Germany and the Soviet Union were at war with each other, in what was called World War II's Eastern Front, by 1941.
Putin's comments bolstered critics who contend he seeks historical precedent to reinforce his authoritarian rule and military deployments to Georgia and Ukraine.
On Tuesday, a Russian national holiday, Putin visited a Moscow exhibit highlighting the Rurik dynasty, which founded the reign of tsars over Russia. A section on the 16th century Livonian War and Ivan IV Vasileyvich, better known as Ivan the Terrible, referred to the war as "the West's first anti-Russian information campaign," the British newspaper The Telegraph noted.

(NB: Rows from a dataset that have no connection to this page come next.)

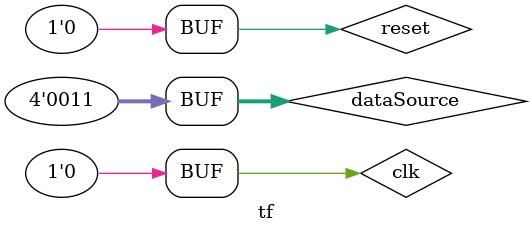
<source format=v>
`timescale 1ns / 1ps


module tf;

	// Inputs
	reg clk;
	reg reset;
	reg [3:0] dataSource;

	// Outputs
	wire [3:0] dataDebounced;

	// Instantiate the Unit Under Test (UUT)
	Debouncer uut (
		.clk(clk), 
		.reset(reset), 
		.dataSource(dataSource), 
		.dataDebounced(dataDebounced)
	);

	initial begin
		// Initialize Inputs
		clk = 0;
		reset = 0;
		dataSource = 0;

		// Wait 100 ns for global reset to finish
		#100; 
		reset = 1;
		#10;
		reset = 0;
		#100;
		
		dataSource = 1;
      #2000000; //=2ms with maxCount      :     integer := 100000=>1ms
		dataSource = 2;
      #2000000;
		dataSource = 3;
      #2000000;
		dataSource = 4;
      #2000000;
		dataSource = 5;
      #2000000;
		dataSource = 6;
      #2000000;
		dataSource = 7;
      #2000000;
		dataSource = 8;
      #2000000;
		dataSource = 9;
      #2000000;
		dataSource = 10;
      #2000000;
		dataSource = 11;
      #2000000;
		dataSource = 12;
      #2000000;
		dataSource = 13;
      #2000000;
		dataSource = 14;
      #2000000;
		dataSource = 15;
      #20;
		dataSource = 1;
      #40;
		dataSource = 3;
      #200;

		// Add stimulus here

	end
   
	always
	begin
	#5;
	clk = 1;
	#5;
	clk = 0;
	end
endmodule


</source>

A comment on the exhibit by Russian state television suggested it was a precedent for modern world events.
"The Europeans tried to portray Russia as a country of cruel and aggressive barbarians. In the end, not strong enough to influence our independent international policies, they were obliged to introduce a raft of economic sanctions against us, as they would be called now."
This week Putin was named the world's most powerful person in a Forbes Magazine survey for the second consecutive year. U.S. President Barack Obama, Chinese President Xi Jinping, Pope Francis and German Chancellor Angela Merkel, in order, followed Putin on the list.
"As the undisputed, unpredictable and unaccountable head of an energy-rich, nuclear-tipped state, no one would ever call him weak," the magazine said of Putin.